I watched the rally outside parliament where women from many backgrounds, and doubtless many political persuasions, announced that the First Minister was well and truly off their Christmas card list.
If these pro-independence feminists all fall off the independence wagon at the next election, then they too will be part of the collateral damage of this unhappy chapter in Holyrood history. And we need them.
We need the fully paid-up indy adherents – guilty as charged – we need the almost theres, and we need the mebbes aye, mebbes naws as well.
My tribe is often accused of intemperance and impatience. Of not pausing to take the temperature of the public before barging on to self -determination.
Yet it has to be said that the Government did not pause to read the public’s temperature before enacting GRR. And that’s OK with me. I don’t want a government who governs via focus group read-outs.
But if boldness is to be the order of the day, if legislators are determined to have the courage of their convictions, then how about a wee bit more courage on the independence front?

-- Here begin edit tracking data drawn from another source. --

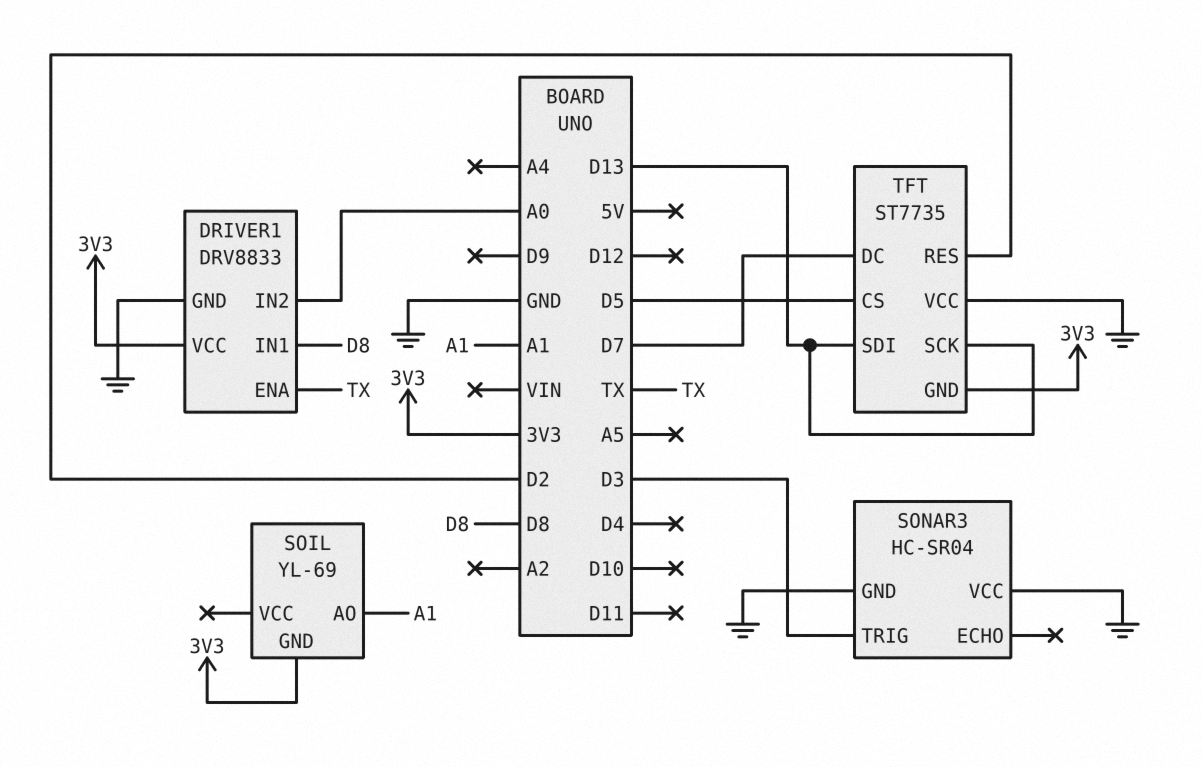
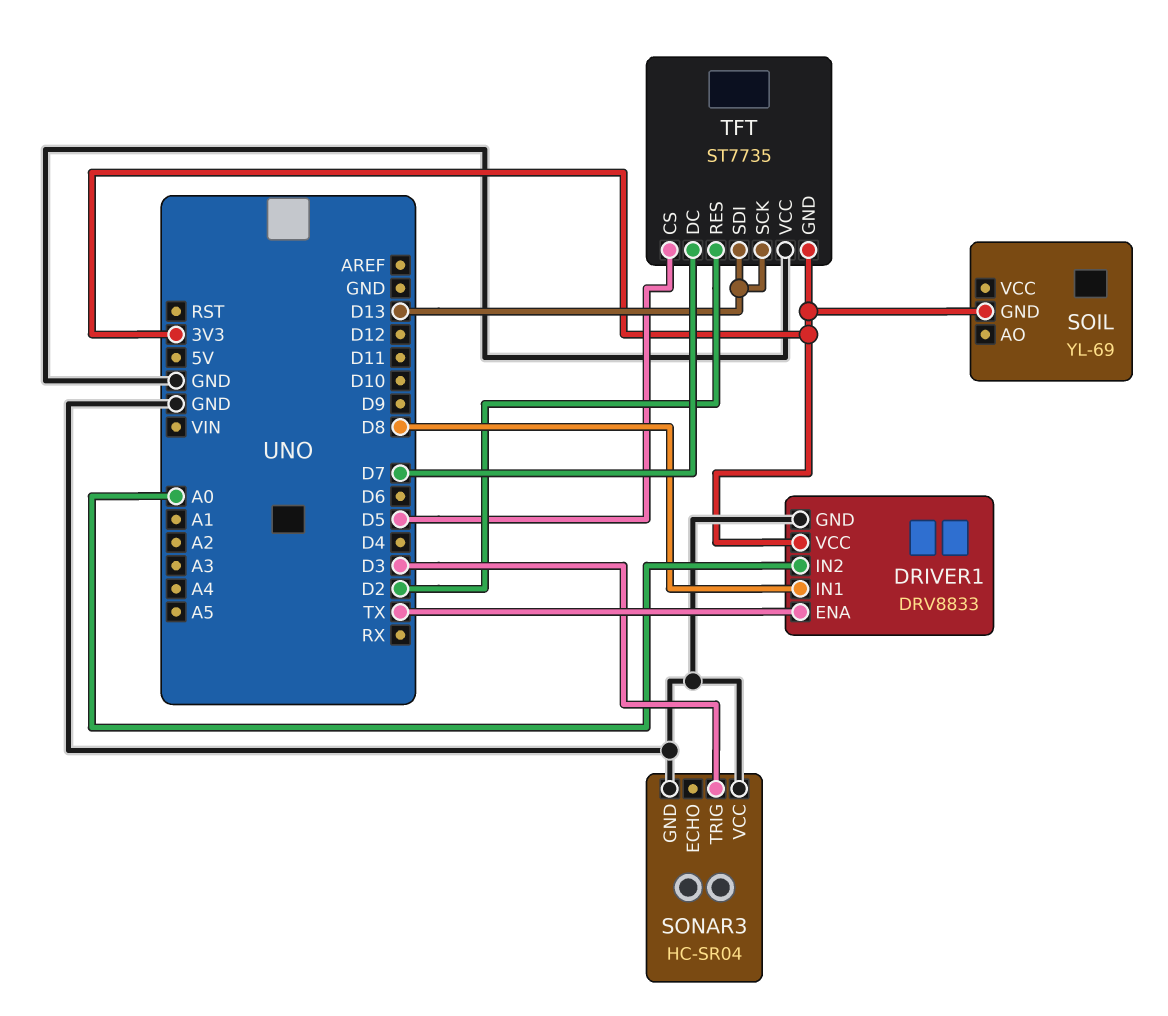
SOIL pin AO: A1 -> none

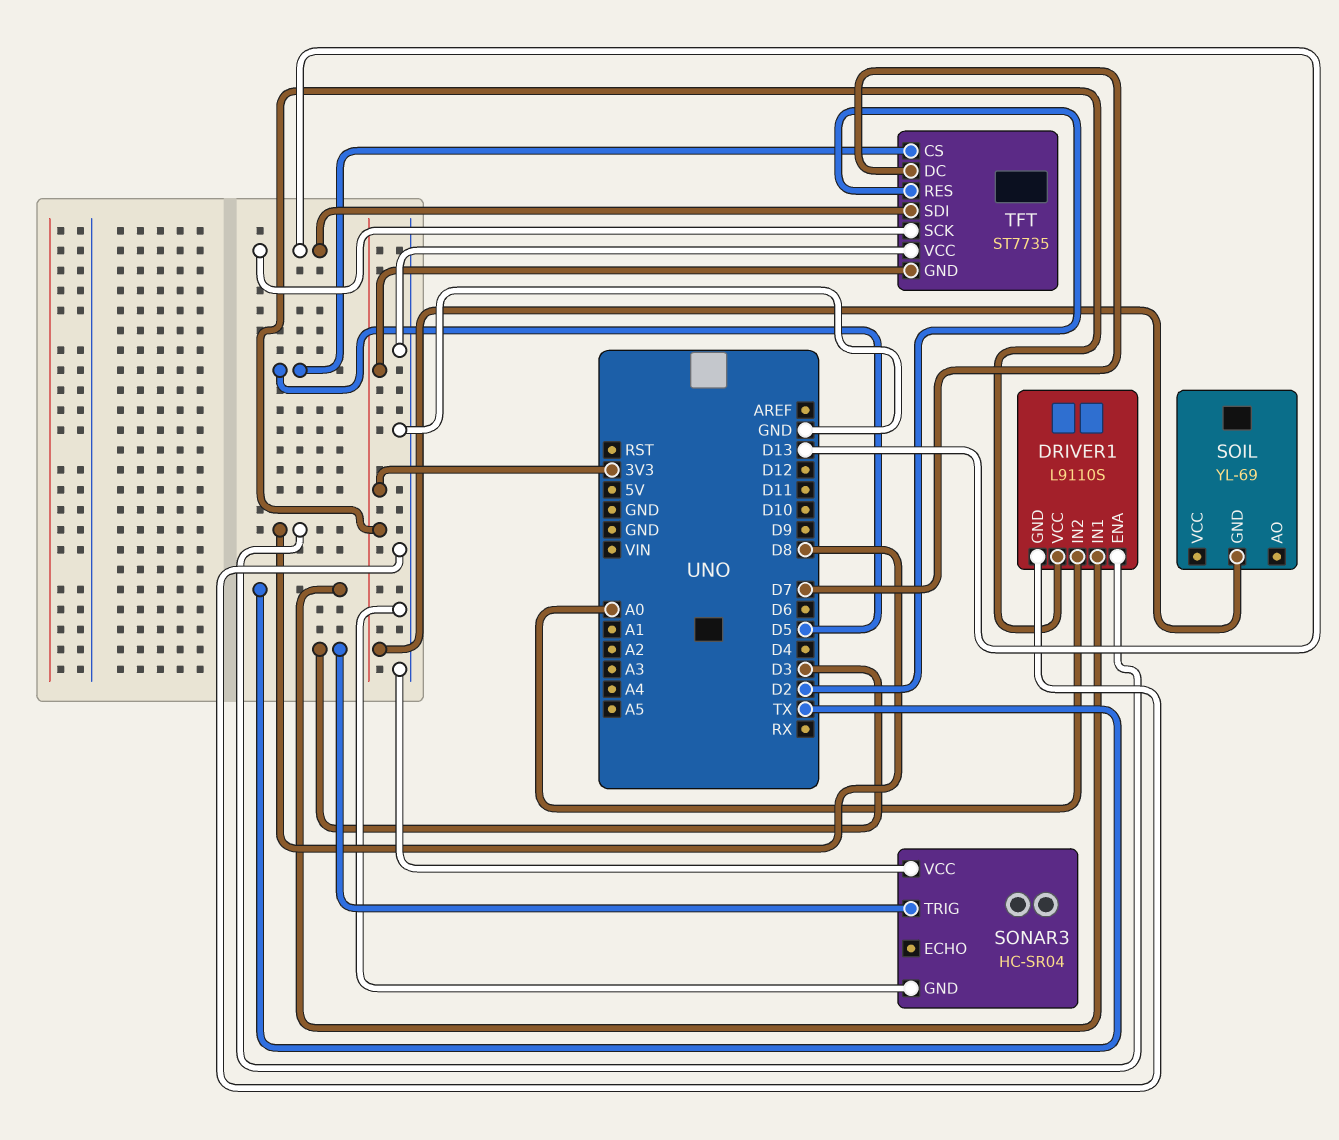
DRIVER1: DRV8833 -> L9110S
DRIVER1 pin ENA: TX -> D8
DRIVER1 pin IN1: D8 -> TX

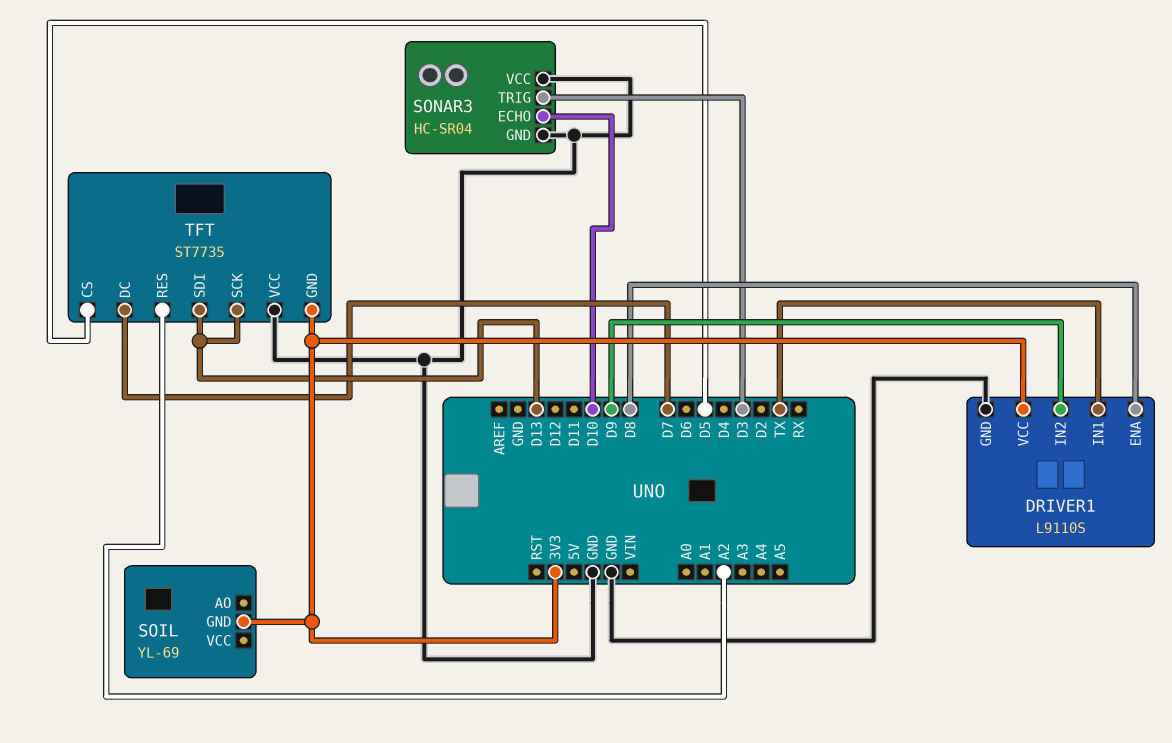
DRIVER1 pin IN2: A0 -> D9
SONAR3 pin ECHO: none -> D10
TFT pin RES: D2 -> A2

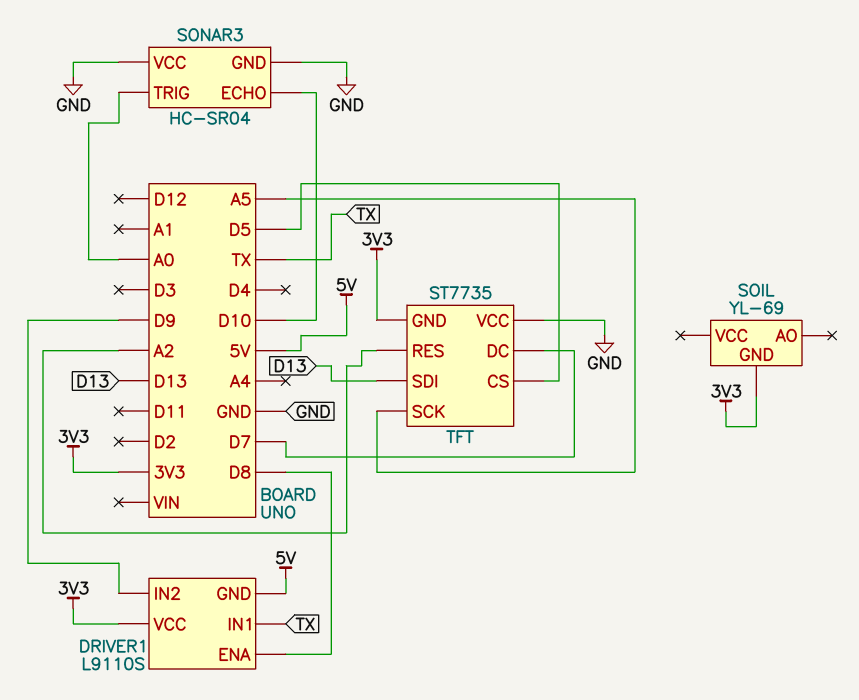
DRIVER1 pin GND: GND -> 5V
SONAR3 pin TRIG: D3 -> A0
TFT pin SCK: D13 -> A5

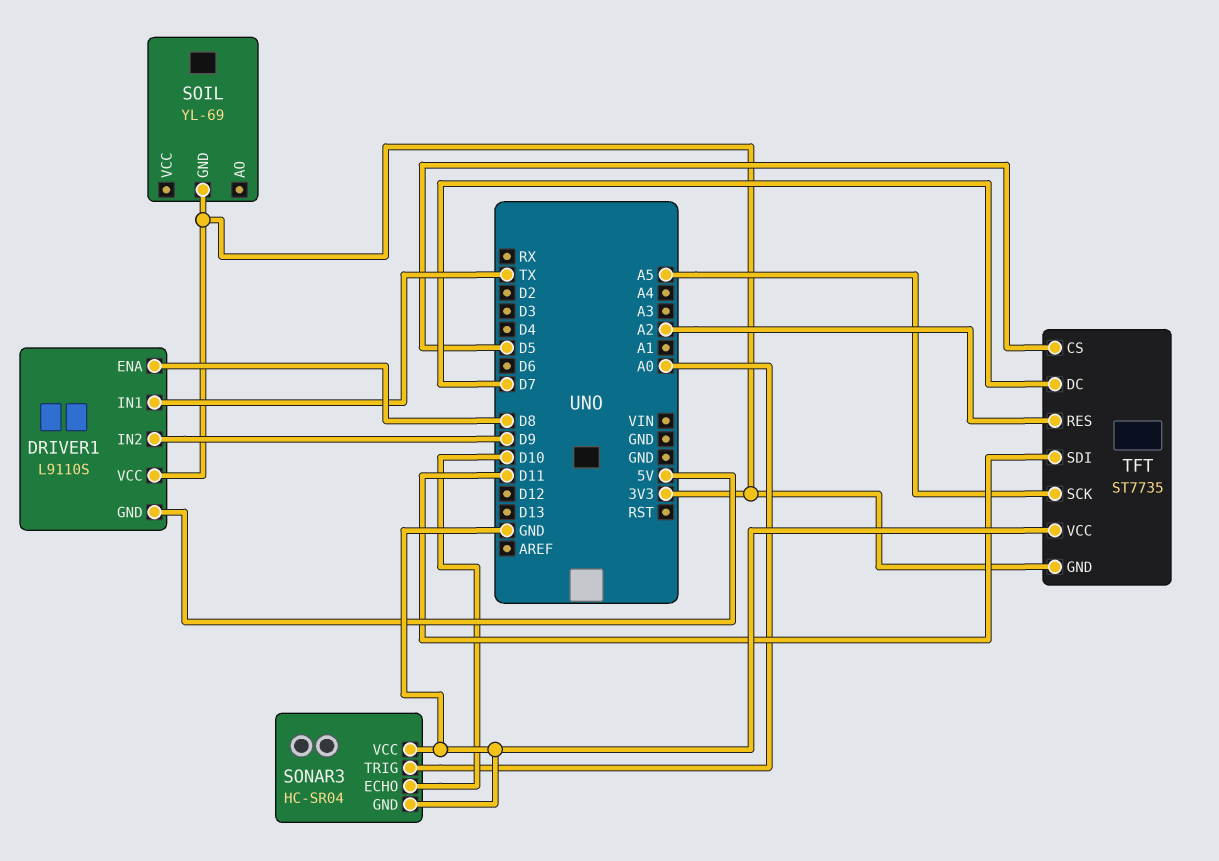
TFT pin SDI: D13 -> D11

Being in government is not for the faint-hearted. Problems come thick and fast. My own trade is never slow to hurl brickbats across any and all policies. Yet this is not just any old government. This is one voted for to secure independence for Scotland.
And that cause surely has to trump other issues. In fact, the assorted opposition benches are aye moaning that it does already. If only.
We may have a different administration post independence. We may not. That will be up to the Scottish electorate. And, to coin a technical phrase, we cannot afford to piss any of them off.